I don’t know how many users Quora has and it’s impossible to find it out. It’s safe to say it’s not in the tens of millions. Facebook had a profit of $1B in 2011.
“For the third quarter of 2012, on a GAAP basis (the accounting standard for U.S. corporations), Facebook lost 2 cents a share versus making 10 cents a share the prior year. It lost money in the second quarter, too. In other words, Facebook lost money every quarter since its IPO on a GAAP accounting basis. Its margins were squeezed as decelerating revenues didn’t keep up with growing costs—“user growth” isn’t always a good thing—and it lost important gaming revenues.”

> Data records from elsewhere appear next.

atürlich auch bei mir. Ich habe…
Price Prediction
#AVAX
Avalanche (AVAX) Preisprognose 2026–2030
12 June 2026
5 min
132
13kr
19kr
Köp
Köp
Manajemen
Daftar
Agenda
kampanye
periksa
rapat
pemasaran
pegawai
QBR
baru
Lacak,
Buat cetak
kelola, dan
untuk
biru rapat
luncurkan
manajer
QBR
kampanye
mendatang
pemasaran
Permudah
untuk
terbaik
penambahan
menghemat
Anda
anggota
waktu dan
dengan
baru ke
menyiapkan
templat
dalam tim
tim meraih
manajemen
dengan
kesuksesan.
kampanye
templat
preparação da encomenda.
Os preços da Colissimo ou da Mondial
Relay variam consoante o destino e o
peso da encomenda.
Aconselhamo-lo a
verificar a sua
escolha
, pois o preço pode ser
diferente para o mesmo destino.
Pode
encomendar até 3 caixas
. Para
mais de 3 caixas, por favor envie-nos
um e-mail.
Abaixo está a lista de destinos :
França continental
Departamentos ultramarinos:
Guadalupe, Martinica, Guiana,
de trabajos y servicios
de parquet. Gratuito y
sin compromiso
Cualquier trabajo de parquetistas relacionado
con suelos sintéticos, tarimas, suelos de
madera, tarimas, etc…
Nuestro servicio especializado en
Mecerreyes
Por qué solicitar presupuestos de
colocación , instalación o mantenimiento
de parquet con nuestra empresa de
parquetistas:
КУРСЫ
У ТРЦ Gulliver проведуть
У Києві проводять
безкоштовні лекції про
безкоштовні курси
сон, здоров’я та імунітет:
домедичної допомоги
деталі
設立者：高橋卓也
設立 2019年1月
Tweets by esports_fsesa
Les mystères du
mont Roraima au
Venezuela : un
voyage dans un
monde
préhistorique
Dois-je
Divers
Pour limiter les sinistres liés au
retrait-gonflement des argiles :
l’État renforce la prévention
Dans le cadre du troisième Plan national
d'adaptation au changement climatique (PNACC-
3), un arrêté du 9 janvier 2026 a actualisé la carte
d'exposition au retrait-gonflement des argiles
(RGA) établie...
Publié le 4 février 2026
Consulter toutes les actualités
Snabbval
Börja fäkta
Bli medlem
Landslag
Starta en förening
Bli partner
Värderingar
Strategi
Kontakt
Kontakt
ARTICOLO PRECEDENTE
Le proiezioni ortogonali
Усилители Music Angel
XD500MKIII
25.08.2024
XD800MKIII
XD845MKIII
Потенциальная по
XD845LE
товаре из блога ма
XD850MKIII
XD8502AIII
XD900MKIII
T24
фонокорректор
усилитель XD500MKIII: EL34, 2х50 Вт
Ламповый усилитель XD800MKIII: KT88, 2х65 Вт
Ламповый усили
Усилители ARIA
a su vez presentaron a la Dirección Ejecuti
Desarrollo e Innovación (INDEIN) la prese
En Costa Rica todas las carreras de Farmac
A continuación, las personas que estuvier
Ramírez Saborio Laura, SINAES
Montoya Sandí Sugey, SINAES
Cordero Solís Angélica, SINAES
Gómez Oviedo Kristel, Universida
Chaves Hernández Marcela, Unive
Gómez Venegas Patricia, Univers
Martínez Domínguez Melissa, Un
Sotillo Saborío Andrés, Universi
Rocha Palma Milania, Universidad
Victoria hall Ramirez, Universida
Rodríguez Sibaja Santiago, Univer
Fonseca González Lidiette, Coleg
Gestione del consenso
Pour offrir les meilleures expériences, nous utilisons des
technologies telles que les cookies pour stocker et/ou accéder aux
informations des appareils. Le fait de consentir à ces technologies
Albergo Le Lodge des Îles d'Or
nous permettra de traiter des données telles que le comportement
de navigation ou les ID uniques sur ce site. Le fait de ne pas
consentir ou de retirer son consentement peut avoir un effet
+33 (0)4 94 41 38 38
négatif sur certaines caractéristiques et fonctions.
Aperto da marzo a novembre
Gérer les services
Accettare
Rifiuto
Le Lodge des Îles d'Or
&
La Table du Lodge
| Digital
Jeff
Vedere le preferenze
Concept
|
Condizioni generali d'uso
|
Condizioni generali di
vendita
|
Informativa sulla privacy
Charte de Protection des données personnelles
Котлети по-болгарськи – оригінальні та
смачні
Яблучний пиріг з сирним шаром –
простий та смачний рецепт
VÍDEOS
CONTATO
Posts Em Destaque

“In February 2012, Facebook took out a five-year revolving credit facility to borrow up to $5 billion (undrawn as of September 30, 2012). It also took out a bridge credit facility with JPMorgan to borrow up to $3 billion to pay for the stock buybacks, which it has to pay back one-year from being drawn or by June 30, 2014 at the latest.”
http://www.tavakolistructuredfinance.com/FB11262012.pdf
I’m glad to see that Sam from Freaks and Geeks turned out okay.
Love the writing style of this article. Makes me connect to the story. Great job. And I´m so impressed with Adam D’Angelo.
Thanks Hanne
Love their email digest, I always click on at least half the links.
Same for me Jonathan. Pretty awesome email newsletter
Agreed – I can’t think of another service whose email I read religiously, like Quora’s.
Quora is utter genius. Anyone who doesn’t think so doesn’t build much I wager.
I love Quora. You can say it a Wikipedia with views……….
Despite being a very active Quora user in the past, I’ve rarely seen Adam or Charlie lay out their vision for its future. It sounds like they have several options they are considering and I hope it works out for them, their team and investors. ; )
I created a specific Quora tag for my gmail – their emails are excellent. I end up clicking through a lot of them.
I’m impressed with Adam’s and Quora’s long-term strategy, especially in a sea of short-term startup plays.
I’m not sure I agree with the text-based-only approach though. While presenting information visually without making it seem cluttered is a real challenge, I think text-only is a dangerous long term proposition, especially with the coming rise of gestural interfaces.